Figure 3 shows the I-V output characteristics of some Al2O3/AlGaN/GaN MOSHEMTs. For db=25 nm, dox=20 nm and x=0.25, the drain currents Ids under different gate voltages are given in Figure 3(a). It can be found that Ids=0 when VG=-3V, indicating the device is in the off state. At this time, the gate voltage is referred to as the cut-off voltage or the threshold voltage. When the gate voltage is higher than the threshold voltage, electrons begin to congregate near the AlGaN/GaN interface, a channel forms at the same time, and the device is turned on. As the gate voltage is gradually increased, more charges are induced in the channel inversion layer, the channel conductance rises, and the on resistance falls. As a result, the corresponding drains current Ids and saturation current go up with the increment of the gate voltage. At VG=4V, the saturation current can reach 780 mA/mm which is fairly consistent with the experimental result, as shown by the dotted line in the Figure 3(a) .
The TMC effect of Al component modulation on Ids is depicted in Figure 3(b). The figure shows that as the Al component increases, both the drain and saturation currents rise obviously. The maximum output current increases from 105 to 184 mA/mm when x changes from 0.1 to 0.4. The reason for this result is that as the Al component in AlGaN increases, the band offsets between AlGaN and GaN will increase, a deeper potential well near the interface is formed to create a stronger binding force on the electrons, resulting in more electrons that can be driven by the drain voltage to generate a larger drain current. In this case, a higher reverse voltage is required in order to turn the device off, which is consistent with the conclusion shown in Figure 2 .

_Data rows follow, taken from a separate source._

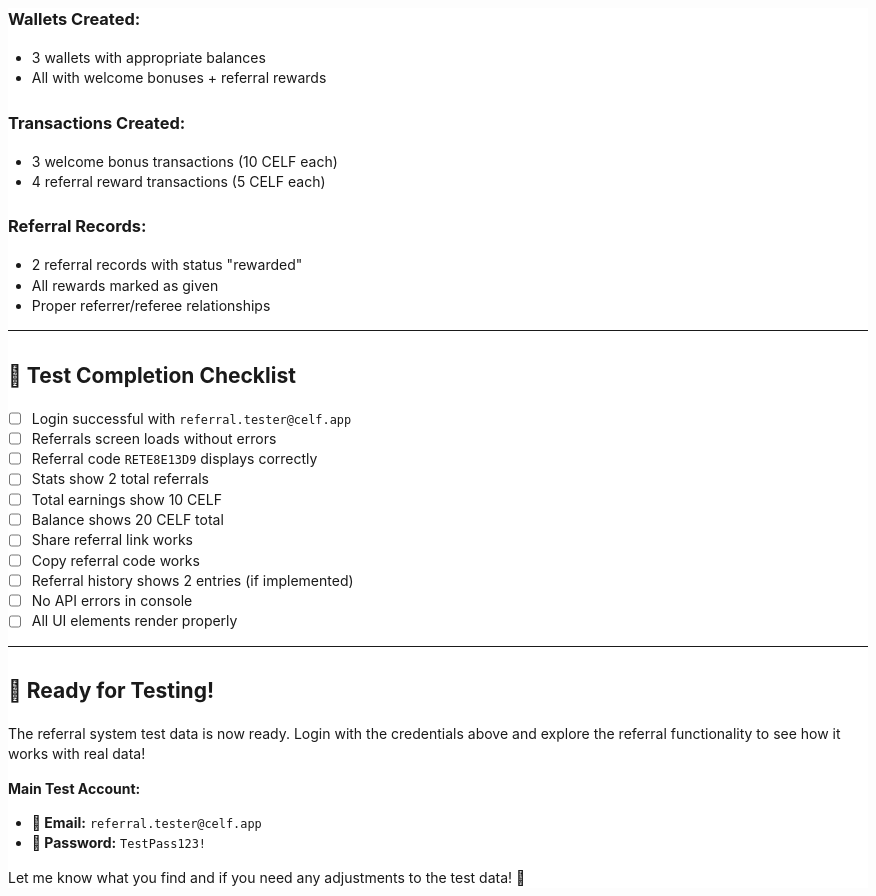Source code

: ### **Wallets Created:**
- 3 wallets with appropriate balances
- All with welcome bonuses + referral rewards

### **Transactions Created:**
- 3 welcome bonus transactions (10 CELF each)
- 4 referral reward transactions (5 CELF each)

### **Referral Records:**
- 2 referral records with status "rewarded"
- All rewards marked as given
- Proper referrer/referee relationships

---

## 🎯 **Test Completion Checklist**

- [ ] Login successful with `referral.tester@celf.app`
- [ ] Referrals screen loads without errors
- [ ] Referral code `RETE8E13D9` displays correctly
- [ ] Stats show 2 total referrals
- [ ] Total earnings show 10 CELF
- [ ] Balance shows 20 CELF total
- [ ] Share referral link works
- [ ] Copy referral code works
- [ ] Referral history shows 2 entries (if implemented)
- [ ] No API errors in console
- [ ] All UI elements render properly

---

## 🚀 **Ready for Testing!**

The referral system test data is now ready. Login with the credentials above and explore the referral functionality to see how it works with real data!

**Main Test Account:**
- **📧 Email:** `referral.tester@celf.app`
- **🔑 Password:** `TestPass123!`

Let me know what you find and if you need any adjustments to the test data! 🎉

Figures 3(c) and 3(d) display the size effects on Ids. The figures show that there is little difference between the curves of Ids in the variable resistance region where Vds is low. This is because the channel conductance is primarily determined by the inversion layer charge density which is regulated by an overdrive gate voltage greater than the threshold value. When Vds is increased to a certain value, the charge density in the inversion layer decreases to zero near the drain of device, and the drain conductivity is no longer increasing, at this time, the drain current gradually becomes saturated. The figures also demonstrate that dox has a greater impact on Ids compared to db, which is caused by the comprehensive effect of the size modulation on polarization charge, built-in electric field, charge distribution, Fermi level, etc. Additionally, the dotted lines in Figures 3(b) and 3(c) represent the experimental values in the same structures. These values are in good agreement with our calculated results.
The charge control model is used to investigate the threshold voltage and I-V output characteristics of Al2O3/AlGaN/GaN MOSHEMTs. The effects of the TMC and the size of each layer in the devices are thoroughly studied, and the calculated values agree well with the experimental data. The results show that increasing the Al component in AlGaN material and the thickness of each layer would cause a negative shift in the threshold voltage. The saturation currents of the devices can be raised by increasing the Al component and Al2O3 layer thickness as well as decreasing the AlGaN barrier thickness, whereas the effects of TMC and the Al2O3 layer thickness are more significant. These results will be helpful to improve the electrical properties of MOSHEMTs.
The work was supported by the national natural science foundation of China, the research program of science and technology at universities of Inner Mongolia autonomous region, the research program of ordos institute of technology, and the natural science foundation of Inner Mongolia.